→ Aim:
Update the records below by putting "image" wherever "photograph" appears and keeping every other word the same. Omit the pictures from your answer.

[Stored entries]
◆ ◆ ◆
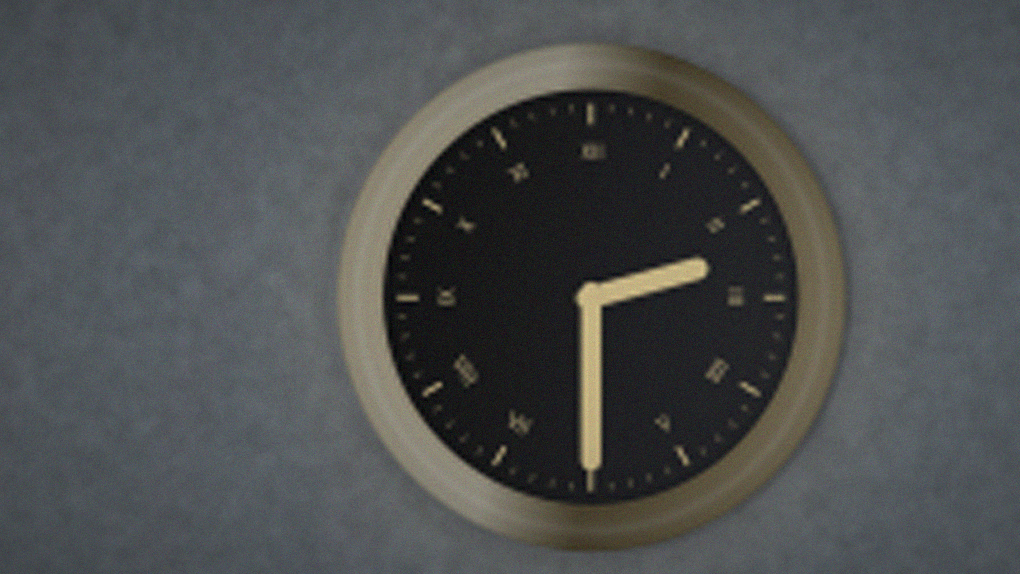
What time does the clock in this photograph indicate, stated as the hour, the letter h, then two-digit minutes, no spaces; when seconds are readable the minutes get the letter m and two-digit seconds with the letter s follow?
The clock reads 2h30
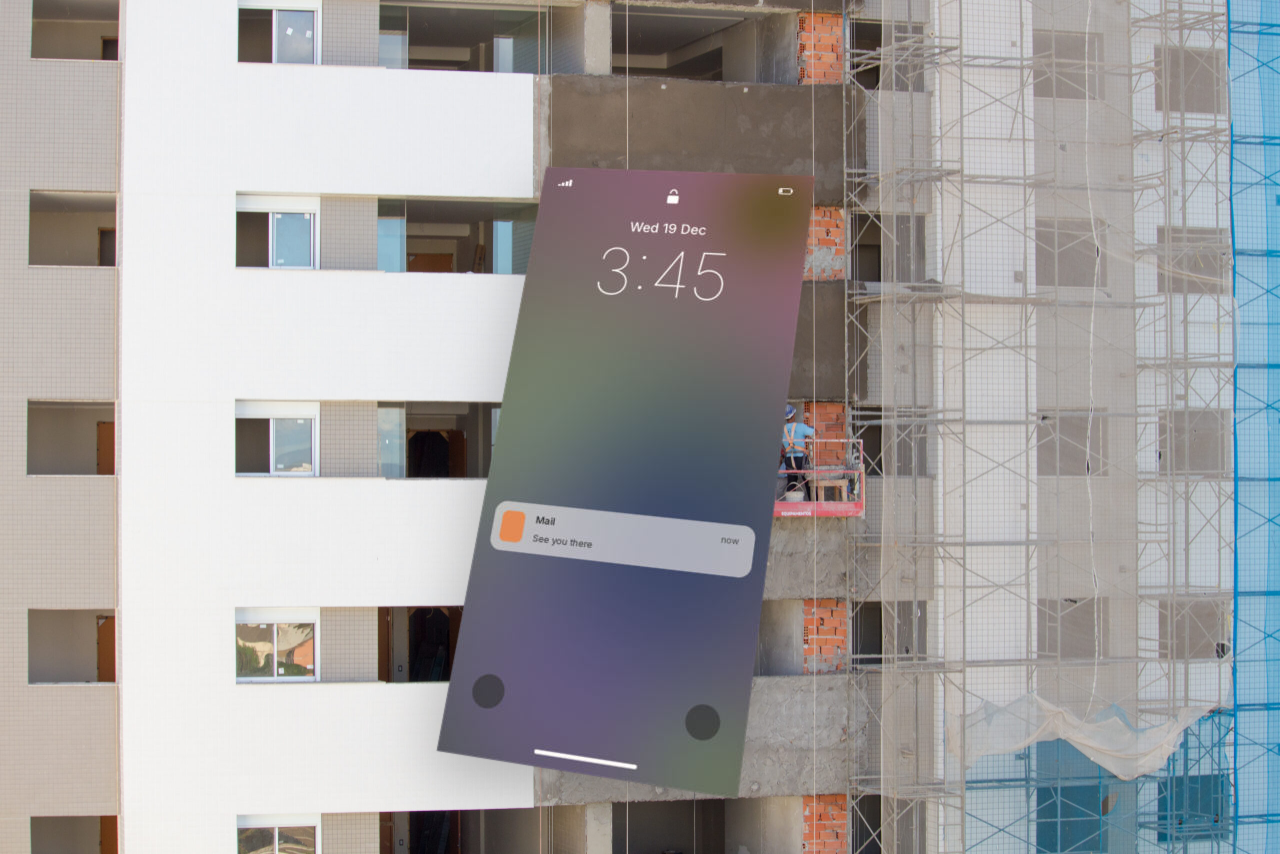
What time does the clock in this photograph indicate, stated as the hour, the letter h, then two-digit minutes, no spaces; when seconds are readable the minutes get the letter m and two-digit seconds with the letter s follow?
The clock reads 3h45
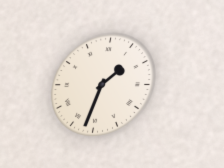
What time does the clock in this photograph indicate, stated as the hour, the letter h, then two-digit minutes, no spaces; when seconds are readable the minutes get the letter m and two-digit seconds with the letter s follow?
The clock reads 1h32
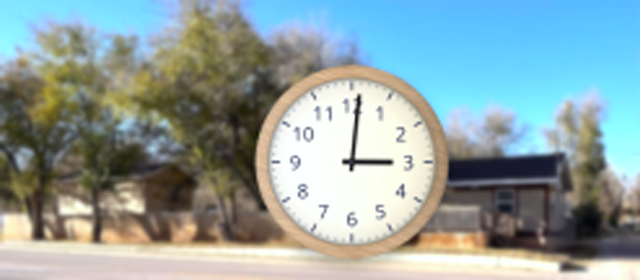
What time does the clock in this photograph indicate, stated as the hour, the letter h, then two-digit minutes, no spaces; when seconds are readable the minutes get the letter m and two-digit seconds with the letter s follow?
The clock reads 3h01
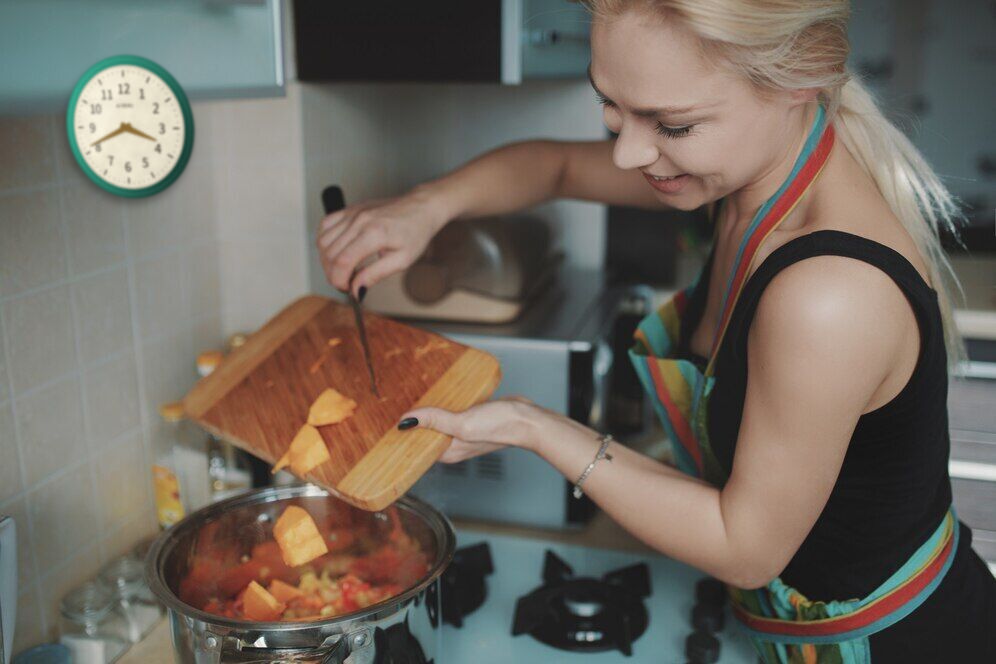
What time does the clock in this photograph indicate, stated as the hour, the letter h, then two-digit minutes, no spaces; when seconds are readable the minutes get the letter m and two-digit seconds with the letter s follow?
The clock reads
◆ ◆ ◆
→ Exercise output:
What time does the clock in this image indicate, stated as the hour, the letter h, then two-digit minutes, no spaces; when seconds are readable the minutes get the letter m and two-digit seconds with the letter s follow?
The clock reads 2h30
What time does the clock in this image indicate, stated as the hour, the letter h, then two-digit minutes, no spaces; when seconds are readable the minutes get the letter m and two-digit seconds with the letter s follow?
The clock reads 3h45
What time does the clock in this image indicate, stated as the hour, the letter h, then two-digit minutes, no spaces; when seconds are readable the minutes get the letter m and two-digit seconds with the letter s follow?
The clock reads 1h32
What time does the clock in this image indicate, stated as the hour, the letter h, then two-digit minutes, no spaces; when seconds are readable the minutes get the letter m and two-digit seconds with the letter s follow?
The clock reads 3h01
What time does the clock in this image indicate, stated as the hour, the letter h, then two-digit minutes, no spaces; when seconds are readable the minutes get the letter m and two-digit seconds with the letter s follow?
The clock reads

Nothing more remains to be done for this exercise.